Childhood Apraxia of Speech is not due to weakness or paralysis of the speech muscles (the muscles of the face, tongue, and lips).
The severity of apraxia of speech can range from mild to severe.
What are the Symptoms of Speech Apraxia?
Children with developmental apraxia of speech generally understand language much better than they are able to use words to express themselves.
Some children with the disorder may also have other problems. These can include additional speech problems, such as dysarthria; language problems such as poor vocabulary, incorrect grammar, and difficulty in clearly organizing spoken information; problems with reading, writing, spelling, or math; coordination or motor-skill problems; and chewing and swallowing difficulties.
Severity of Speech Apraxia
The severity of both acquired and developmental apraxia of speech varies from person to person. Apraxia can be so mild that a person has trouble with very few speech sounds or only has occasional problems pronouncing words with many syllables.
In the most severe cases, a person may not be able to communicate effectively with speech, and may need the help of alternative or additional communication methods.
How is Speech Apraxia Diagnosed?
Your child will probably be seen by a speech-language pathologist for the diagnosis and treatment. There is no single factor or test that can be used to diagnose apraxia. In addition, speech-language experts do not agree about which specific symptoms are part of developmental apraxia of speech. The person making the diagnosis generally looks for the presence of some, or many, of a group of symptoms, including those described above. Ruling out other contributing factors, such as muscle weakness or language-comprehension problems, also helps with the diagnosis.
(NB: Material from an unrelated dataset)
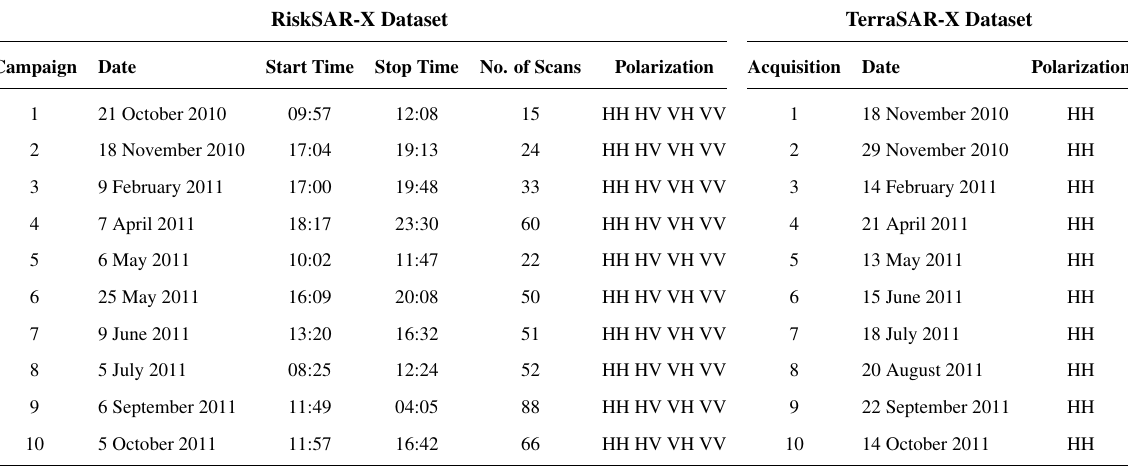
Table 2. Timetable of the RiskSAR-X measurements campaigns and the TerraSAR-X acquisitions. RiskSAR-X Dataset TerraSAR-X Dataset Polarization Acquisition Date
To diagnose developmental apraxia of speech, parents and professionals may need to observe a childs speech over a period of time. In formal testing for both acquired and developmental apraxia, the speech-language pathologist may ask the person to perform speech tasks such as repeating a particular word several times or repeating a list of words of increasing length (for example, love, loving, lovingly).
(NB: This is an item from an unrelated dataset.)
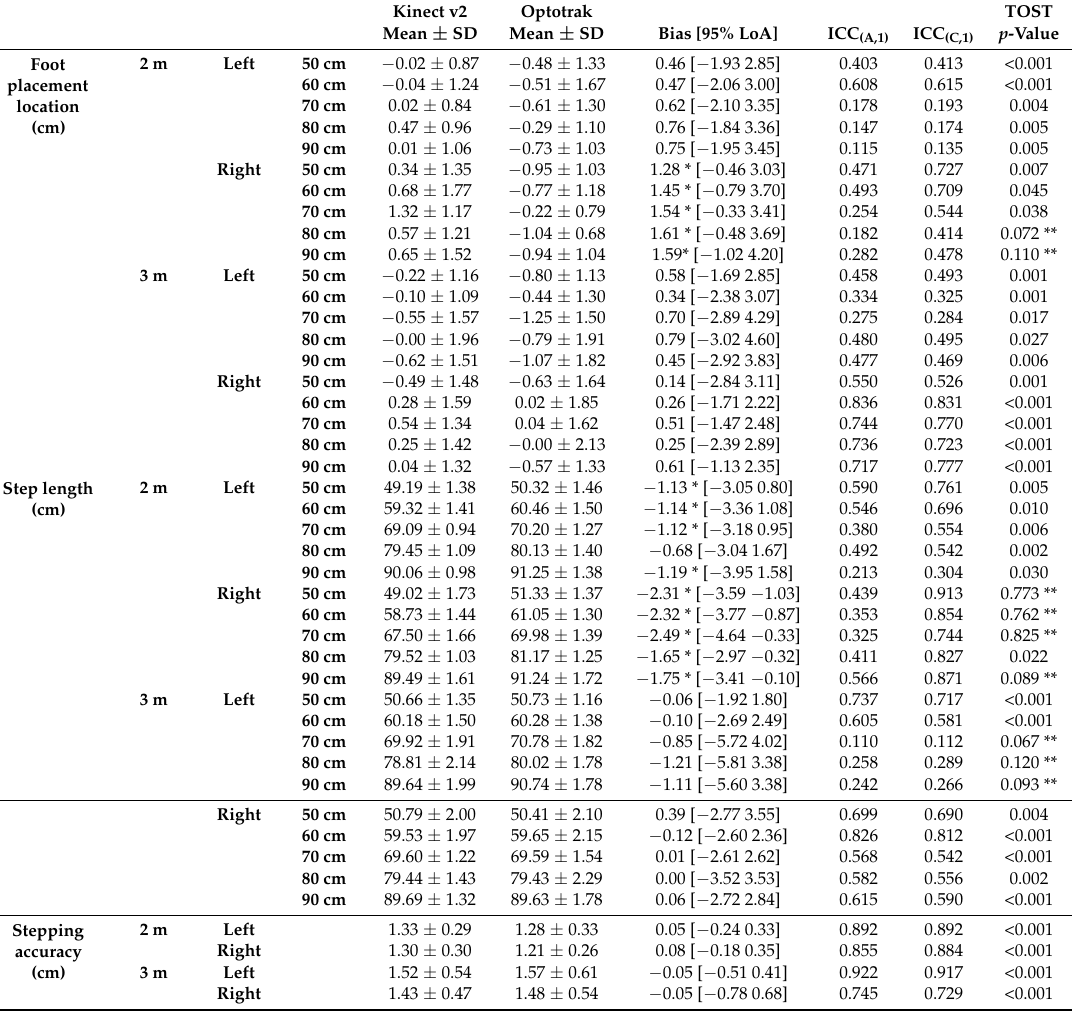
Table 1. Mean values, between-subjects standard deviations (SD), agreement statistics (bias, limits of agreement [95% LoA] and intraclass correlation coefficients for absolute agreement [ICC (A,1) ] and consistency [ICC (C,1) ]) and results of the two one-sided t -tests (TOST) for the foot placement locations, step lengths and stepping accuracies for all combinations of the independent variables Distance (2 m, 3 m), Side (left, right) and Imposed Step Length (50 cm, 60 cm, 70 cm, 80 cm, 90 cm). Kinect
Treatment of Childhood Apraxia of Speech
If your child is diagnosed with developmental apraxia of speech, you should know that he or she will not outgrow the problem on their own; however, speech-language therapy is often helpful for children.
Speech-language pathologists use different approaches to treat apraxia of speech, and no single approach has been proven to be the most effective. Therapy is tailored to the individual and is designed to treat other speech or language problems that may occur together with apraxia. Each person responds differently to therapy, and some patients make more progress than others. People with apraxia of speech usually need frequent and intensive one-on-one therapy. Support and encouragement from family members and friends are also important.